Ingredients:
- 1 (5-6 pound) boneless or bone-in leg of lamb (approximately 2.3 - 2.7 kg)
- 4 cloves garlic, minced (approximately 12g)
- 2 tablespoons fresh rosemary, chopped (approximately 6g)
- 2 tablespoons fresh thyme, chopped (approximately 6g)
- 2 tablespoons olive oil (approximately 30ml)
- 1 tablespoon Dijon mustard (approximately 15ml)
- 1 teaspoon kosher salt (approximately 6g)
- ½ teaspoon black pepper (approximately 1g)
- 1/2 cup dry red wine (approximately 120ml)
- Optional: 1 lemon, zested
- 2 cups low-sodium chicken or vegetable broth (approximately 480ml)
- 1 tablespoon cornstarch (approximately 7g)
- 2 tablespoons cold water (approximately 30ml)
Instructions:
- Pat the lamb dry with paper towels. This helps with browning.
- In a small bowl, combine garlic, rosemary, thyme, olive oil, Dijon mustard, salt, pepper, and lemon zest (if using). Mix well to make the herb paste.
- Rub the herb paste all over the lamb. Place the lamb in a large resealable bag or container. Pour red wine over the lamb, ensuring it coats all sides. Refrigerate for at least 2 hours, or preferably overnight.
- Preheat oven to 325°F (160°C).
- Place the lamb on a rack in the roasting pan. Roast for approximately 1 hour 30 minutes to 2 hours, or until a meat thermometer inserted into the thickest part of the lamb registers 135°F (57°C) for medium-rare, 145°F (63°C) for medium, or 155°F (68°C) for medium-well. Check out other lamb roast recipes online if needed
- Remove the lamb from the oven and let it rest for at least 15 minutes before carving.

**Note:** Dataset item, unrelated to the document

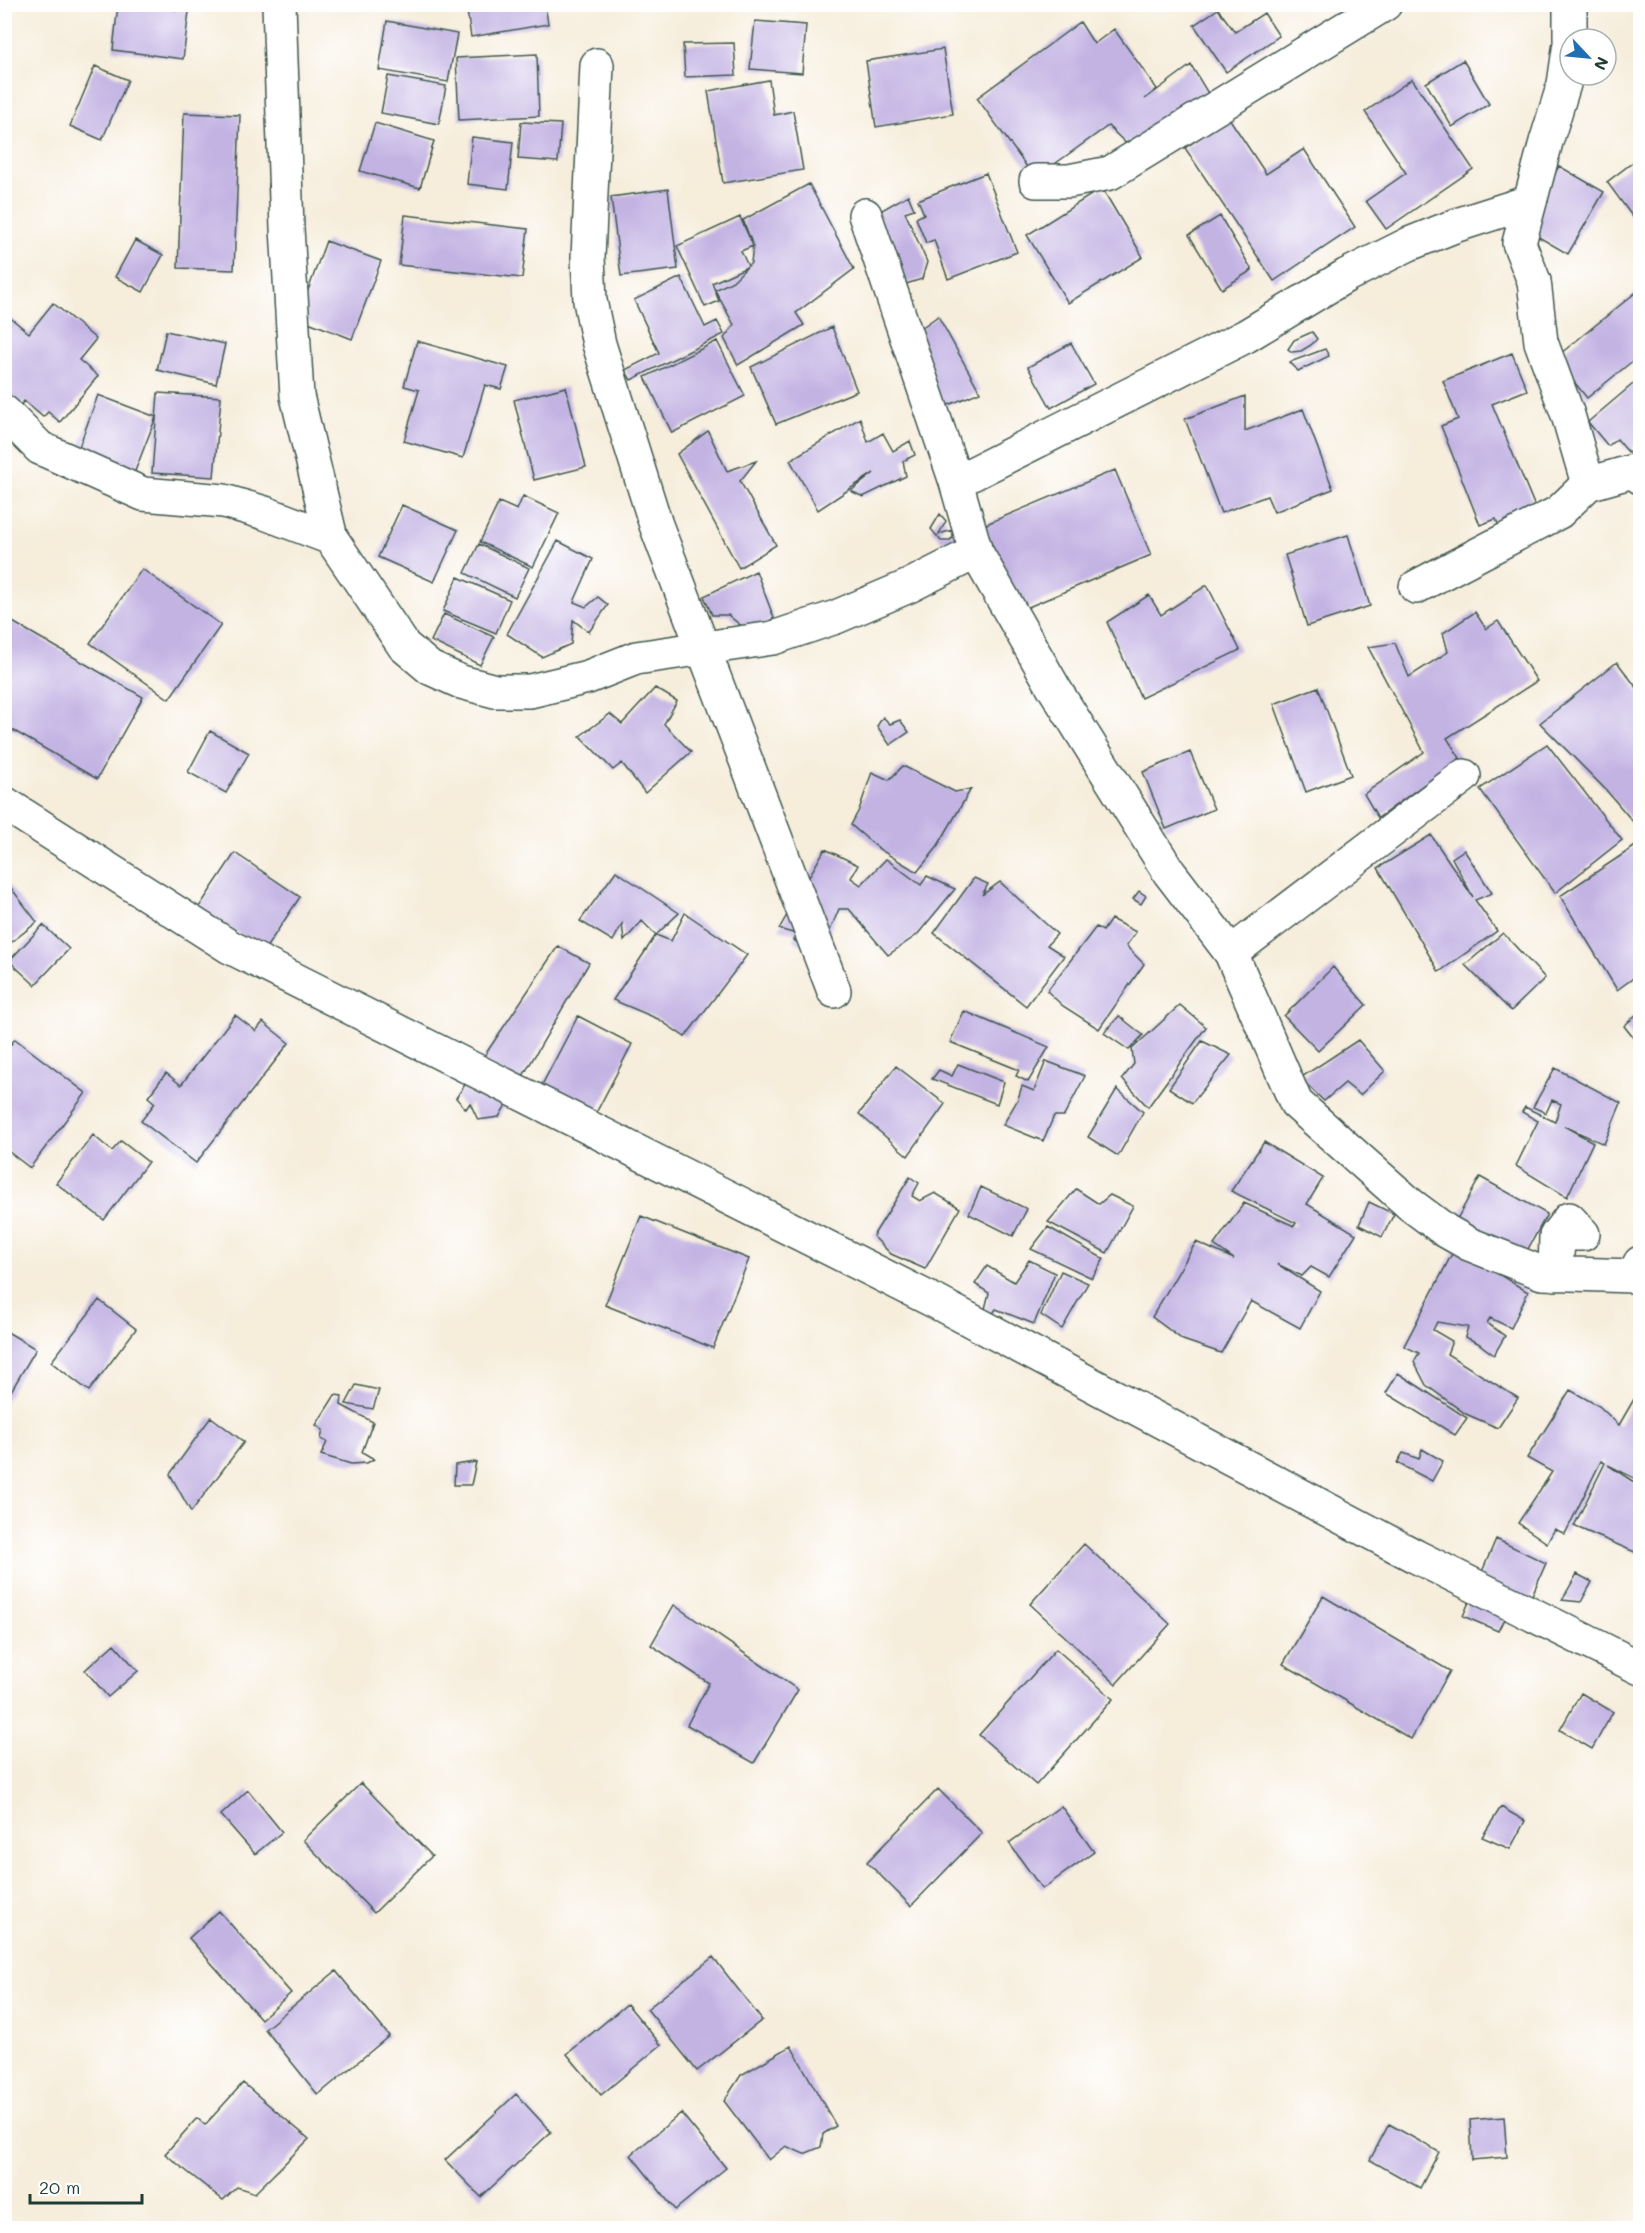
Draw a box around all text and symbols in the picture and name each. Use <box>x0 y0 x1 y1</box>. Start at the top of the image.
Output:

Tent loosely with foil. This allows the juices to redistribute, resulting in a more tender and flavorful roast.
- While the lamb is resting, skim excess fat from the pan juices. Place the roasting pan on the stovetop over medium heat. Add chicken or vegetable broth and bring to a simmer, scraping up any browned bits from the bottom of the pan.
- In a small bowl, whisk together cornstarch and cold water. Slowly whisk the cornstarch slurry into the simmering pan juices. Cook until the sauce thickens, about 1-2 minutes.
- Carve the lamb against the grain and serve immediately with the pan sauce (if using) and your favourite sides.